» EXERCISE INSTRUCTIONS:
Copy the stretch of records from the very start through the line containing "HK Triebwagen" word for word, and leave the pictures out of your answer.

Stored data

=== Section Start ===

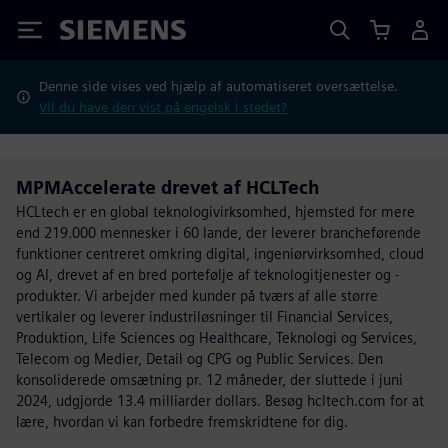
Siemens
Denne side vises ved hjælp af automatiseret oversættelse.
Vil du have den vist på engelsk i stedet?
MPMAccelerate drevet af HCLTech
HCLtech er en global teknologivirksomhed, hjemsted for mere
end 219.000 mennesker i 60 lande, der leverer brancheførende
funktioner centreret omkring digital, ingeniørvirksomhed, cloud
og AI, drevet af en bred portefølje af teknologitjenester og -
produkter. Vi arbejder med kunder på tværs af alle større
vertikaler og leverer industriløsninger til Financial Services,
Produktion, Life Sciences og Healthcare, Teknologi og Services,
Telecom og Medier, Detail og CPG og Public Services. Den
konsoliderede omsætning pr. 12 måneder, der sluttede i juni
2024, udgjorde 13.4 milliarder dollars. Besøg hcltech.com for at
lære, hvordan vi kan forbedre fremskridtene for dig.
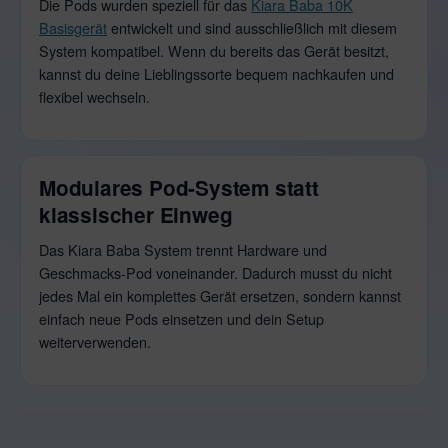
Die Pods wurden speziell für das
Kiara Baba 10K
Basisgerät
entwickelt und sind ausschließlich mit diesem
System kompatibel. Wenn du bereits das Gerät besitzt,
kannst du deine Lieblingssorte bequem nachkaufen und
flexibel wechseln.
Modulares Pod-System statt
klassischer Einweg
Das Kiara Baba System trennt Hardware und
Geschmacks-Pod voneinander. Dadurch musst du nicht
jedes Mal ein komplettes Gerät ersetzen, sondern kannst
einfach neue Pods einsetzen und dein Setup
weiterverwenden.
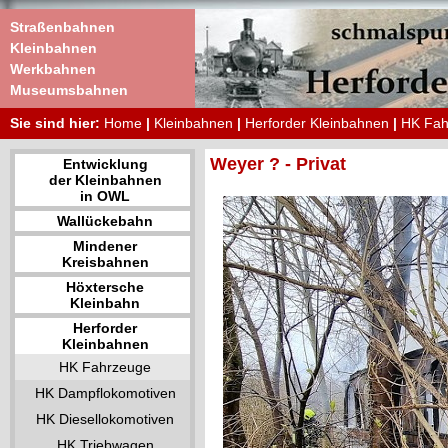
Straßenbahnen
Kleinbahnen
Werkbahnen
Museumsbahnen
Sie sind hier:
Home
|
Kleinbahnen
|
Herforder Kleinbahnen
|
HK Fah
Weyer ? - Privat
Entwicklung
der Kleinbahnen
in OWL
Wallückebahn
Mindener
Kreisbahnen
Höxtersche
Kleinbahn
Herforder
Kleinbahnen
HK Fahrzeuge
HK Dampflokomotiven
HK Diesellokomotiven
HK Triebwagen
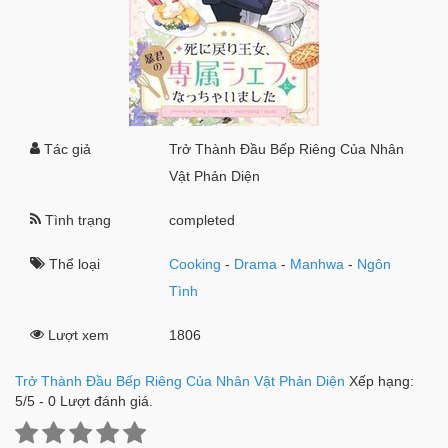
Tác giả
Trở Thành Đầu Bếp Riêng Của Nhân
Vật Phản Diện
Tình trạng
completed
Thể loại
Cooking
-
Drama
-
Manhwa
-
Ngôn
Tình
Lượt xem
1806
Trở Thành Đầu Bếp Riêng Của Nhân Vật Phản Diện
Xếp hạng:
5
/
5
-
0
Lượt đánh giá.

=== Section End ===

» REPLY:
Siemens
Denne side vises ved hjælp af automatiseret oversættelse.
Vil du have den vist på engelsk i stedet?
MPMAccelerate drevet af HCLTech
HCLtech er en global teknologivirksomhed, hjemsted for mere
end 219.000 mennesker i 60 lande, der leverer brancheførende
funktioner centreret omkring digital, ingeniørvirksomhed, cloud
og AI, drevet af en bred portefølje af teknologitjenester og -
produkter. Vi arbejder med kunder på tværs af alle større
vertikaler og leverer industriløsninger til Financial Services,
Produktion, Life Sciences og Healthcare, Teknologi og Services,
Telecom og Medier, Detail og CPG og Public Services. Den
konsoliderede omsætning pr. 12 måneder, der sluttede i juni
2024, udgjorde 13.4 milliarder dollars. Besøg hcltech.com for at
lære, hvordan vi kan forbedre fremskridtene for dig.
Die Pods wurden speziell für das
Kiara Baba 10K
Basisgerät
entwickelt und sind ausschließlich mit diesem
System kompatibel. Wenn du bereits das Gerät besitzt,
kannst du deine Lieblingssorte bequem nachkaufen und
flexibel wechseln.
Modulares Pod-System statt
klassischer Einweg
Das Kiara Baba System trennt Hardware und
Geschmacks-Pod voneinander. Dadurch musst du nicht
jedes Mal ein komplettes Gerät ersetzen, sondern kannst
einfach neue Pods einsetzen und dein Setup
weiterverwenden.
Straßenbahnen
Kleinbahnen
Werkbahnen
Museumsbahnen
Sie sind hier:
Home
|
Kleinbahnen
|
Herforder Kleinbahnen
|
HK Fah
Weyer ? - Privat
Entwicklung
der Kleinbahnen
in OWL
Wallückebahn
Mindener
Kreisbahnen
Höxtersche
Kleinbahn
Herforder
Kleinbahnen
HK Fahrzeuge
HK Dampflokomotiven
HK Diesellokomotiven
HK Triebwagen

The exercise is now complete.